Née en 1938, j’ai connu les courses quotidiennes car pas de frigidaire, et c’est ainsi que maman a élevé ses 6 enfants. J’étais l’aînée, donc c’est à moi qu’incombait chaque matin de me lever 1/2 heures avant les autres, prendre le bidon, aller à l’épicerie, et revenir avec 5 litres de lait et 2 pains de 4 livres.

Ainsi, le reste de la tribu avait chaque matin un bol de lait, et le reste du lait était utilisé à faire du riz au lait ou autre dessert, ou même bouillie, et j’en ai tellement brassé, brassé, et rebrassé, à en user la cuiller de bois.

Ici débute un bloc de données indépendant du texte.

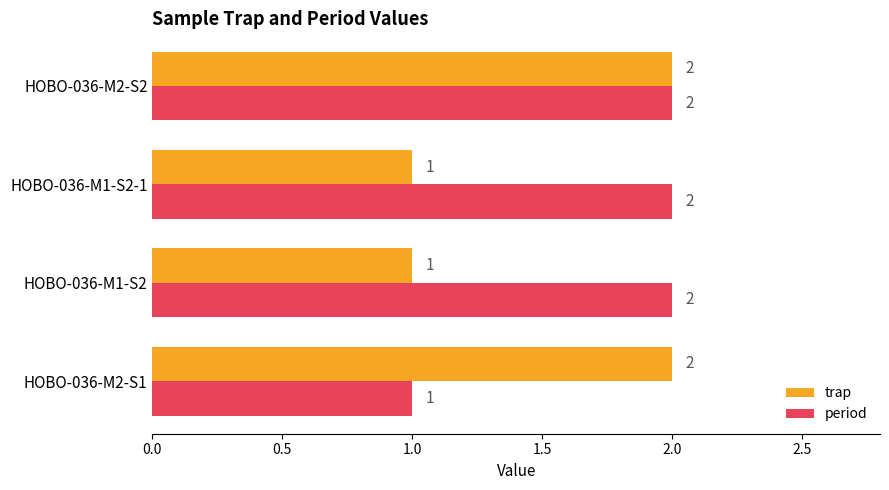

The value of trap at HOBO-036-M1-S2-1 is 1. True or false?

True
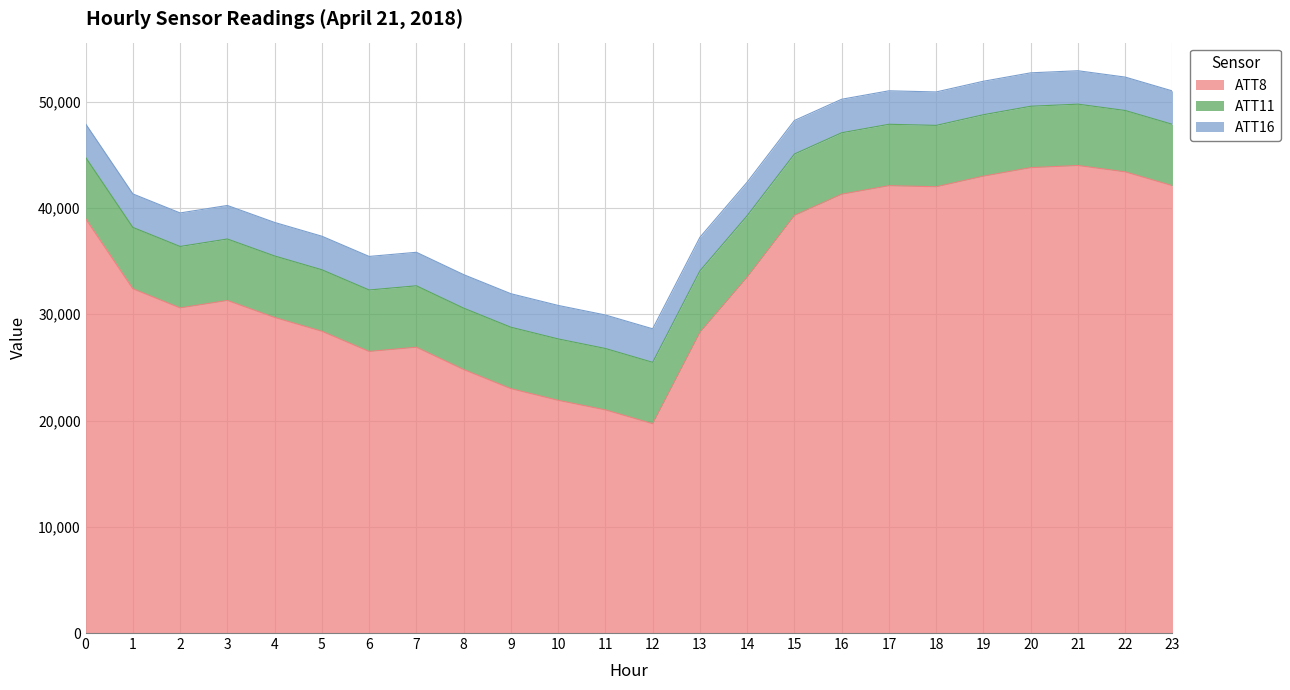

True or false: ATT11 has more than 1 interior local peaks.

True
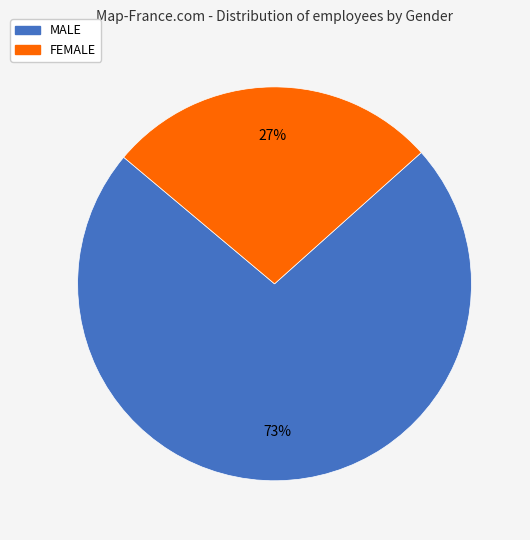

Is it true that MALE is 73% of the pie?

True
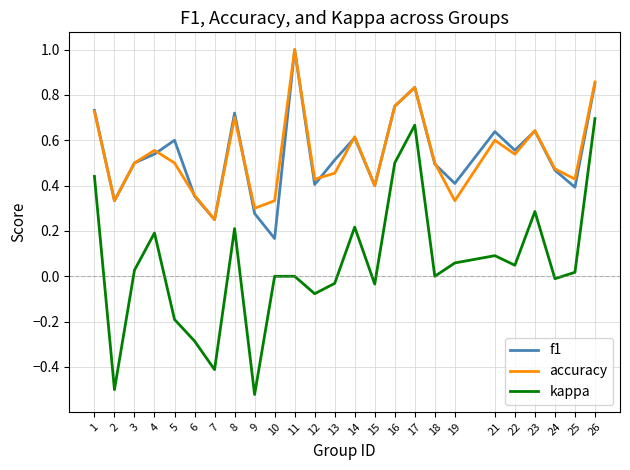

What is the sum of the accuracy values at 5 and 17?

1.3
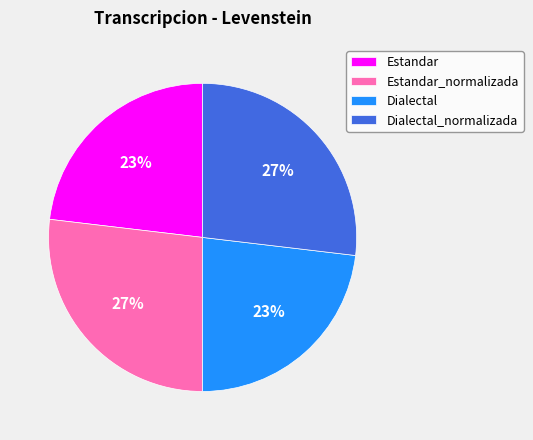

Is there a majority slice in this chart?

No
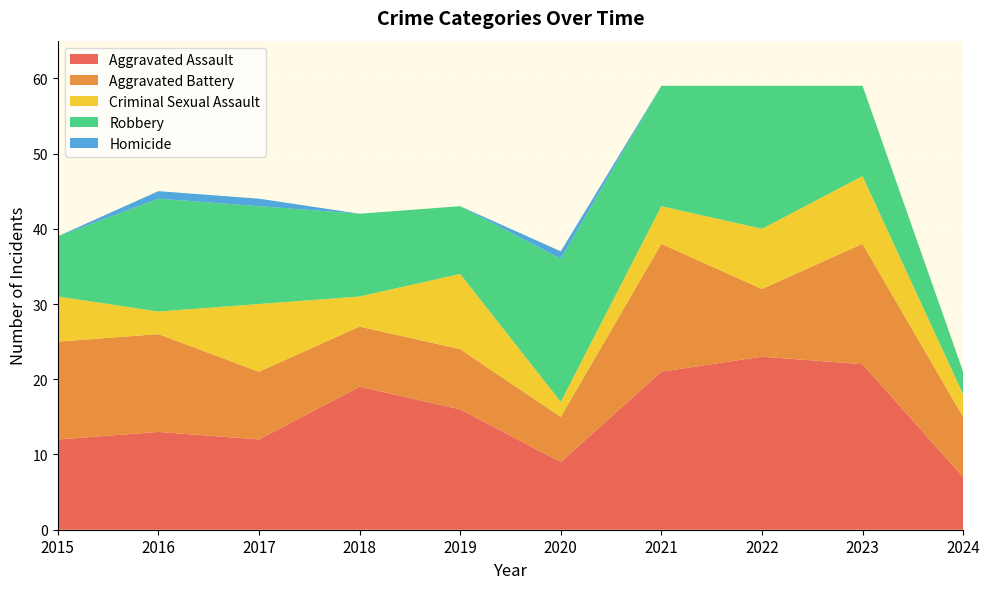

Reading left to right, what are all the values shown in this chart?

Aggravated Assault: 12	13	12	19	16	9	21	23	22	7
Aggravated Battery: 13	13	9	8	8	6	17	9	16	8
Criminal Sexual Assault: 6	3	9	4	10	2	5	8	9	3
Robbery: 8	15	13	11	9	19	16	19	12	3
Homicide: 0	1	1	0	0	1	0	0	0	0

Je n’aimais pas ce lait, et chaque matin commençait donc par un haut le coeur devant la crême ! Beurk !!! et l’odeur !!!! Beurk !!!! rien à voir avec notre lait pasteurisé conditionné etc…

Les immenses tartines, beurrées et confiturées, constituaient une bonne partie de l’alimentation.

C’était tout de même plus facile de faire des courses alimentaires autrefois qu’avec les grandes surfaces, surtout pour les personnnes âgées qui vont rester encore des mois confinées !

3 réponses sur “Nantes comptait 528 épiceries de détail en 1890

  1. Ces grandes tartines de pain de 6 livres, que nous devions tenir à deux mains,et le saindoux en guise de beurre.
    On parlait autrefois en livres(une unité équivalant à 500 gr) pain de 6 livres,pain de 12 livres pour les familles nombreuses etc…
    Faire son pain maison ,une tendance qui a la côte en cette période de confinement,les machines à pain font recette !

  2. Bonjour Odile,
    C’est Timéo. Tu étais bien courageuse. Ça devait être lourd. Moi non plus je n’ai pas trop le lait. Avec le drive, les courses sont très différentes.
    Gros bisous
    Timéo

    1. Bonjour Timéo
      Oui, c’était lourd, et il fallait pas en renverser.
      Tu as raison, tout cela a bien changé avec les courses modernes, et avec le réfrigérateur qui nous permet de ne pas aller chaque jour chercher le lait.
      Sur mon blog, je mets le passé, et surtout comment on vivait autrefois.